Neye yeteneğiniz olsun isterdiniz?

Sanatın her dalına açlığım var. Şiir yazabilmek, heykel yapabilmek çok isterdim. İnsanı kâmilliğe yaklaştıran her güzel uğraş sanat, bence.


En sevdiğiniz film?

Bu tek paragrafta cevaplanması imkansız bir soru benim için. Sinema en büyük ilgi alanım. Son zamanlarda en çok İran sinemasını takip ediyorum. Ve keşke “ Türk Sineması ” diyebileceğimiz bir düzeye yine gelebilsek, diye hayıflanıyorum.
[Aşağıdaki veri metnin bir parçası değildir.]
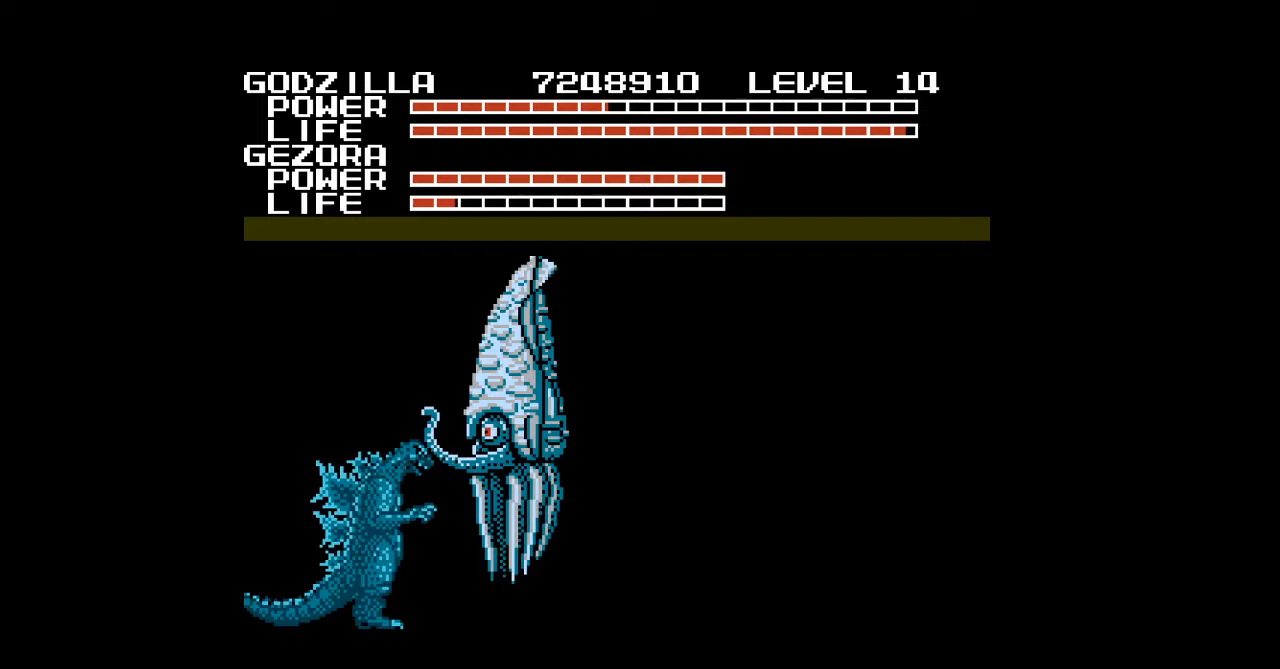
{"buttons": ["DPAD_UP"], "events": [[33, "B", "up"], [67, "B", "down"], [100, "B", "up"], [133, "B", "down"], [133, "DPAD_RIGHT", "down"], [167, "B", "up"], [200, "B", "down"], [233, "B", "up"], [267, "B", "down"], [267, "DPAD_RIGHT", "up"], [300, "B", "up"], [333, "B", "down"], [367, "B", "up"], [400, "B", "down"], [433, "B", "up"], [467, "B", "down"], [500, "B", "up"]]}
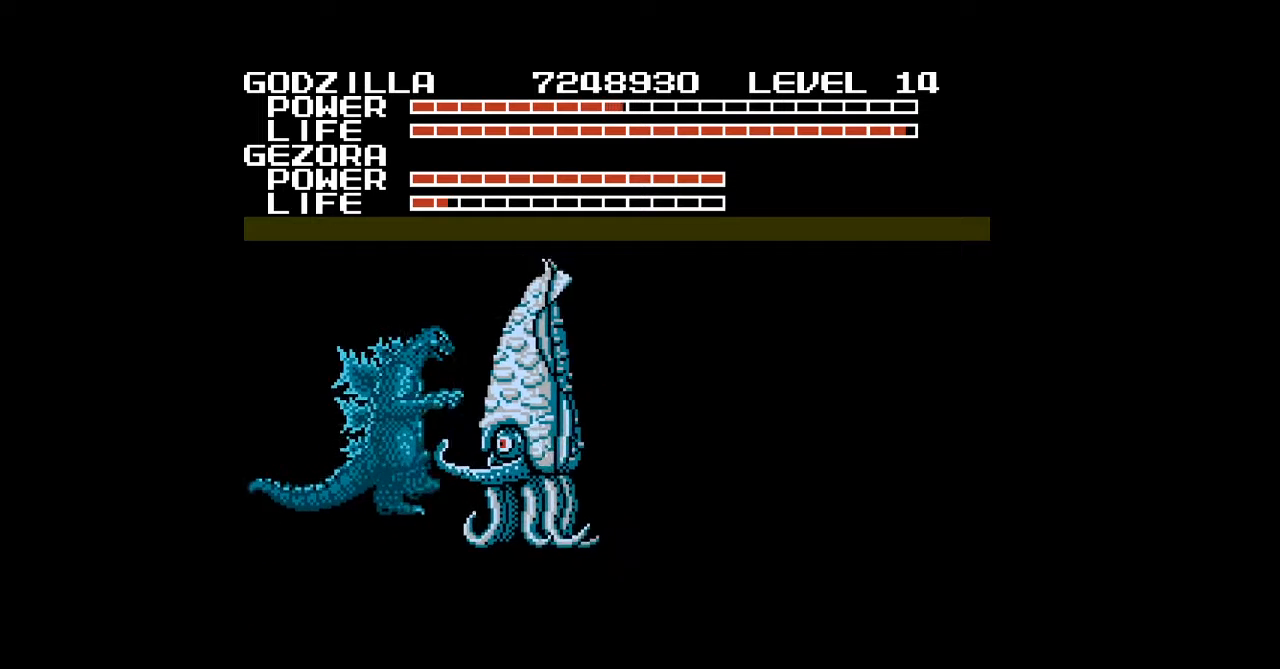
{"buttons": ["B"], "events": [[33, "B", "down"], [33, "DPAD_RIGHT", "down"], [67, "B", "up"], [100, "B", "down"], [133, "B", "up"], [167, "B", "down"], [200, "B", "up"], [233, "B", "down"], [267, "B", "up"], [267, "DPAD_RIGHT", "up"], [300, "B", "down"], [333, "B", "up"], [333, "DPAD_UP", "up"], [367, "B", "down"], [400, "B", "up"], [433, "B", "down"], [467, "B", "up"], [500, "B", "down"]]}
Sevdiğiniz yazarlar, kitaplar?

Yüzlercesi var, seçmek ne zor. Dönemimizin yabancı yazarlarından Umberto Eco ’yu seviyorum.  Yerli yazarlardan her zaman ve daima; İhsan Oktay Anar. Ve elbette Mevlana Celaleddin-i  Rumi  Mesnevi ’si; her okuyuşta  başka bir katmanına ulaştığım eşsiz bir külliyat... Kitaplara örnek verceksem; İskender Pala’nın Katre-i Matem ’ini  de seviyorum, Ahmet Hamdi Tanpınar’ın Saatleri Ayarlama Enstitüsü’nü de... Mesela  Vlademir Bartol’un Alamut Kalesi ’ni de çok severim.... Sözle aktarılan eski bir Fars efsanelerinin kitaplaşmış hallerini de, J.R.R Tolkien okumayı da seviyorum.

 

İstanbul’u çok seviyorsunuz, kitaptan anlaşılıyor. İstanbul güzel de çarpıklıkları var. Bunları yaşayınca bu şehirden sıkılıyor musunuz?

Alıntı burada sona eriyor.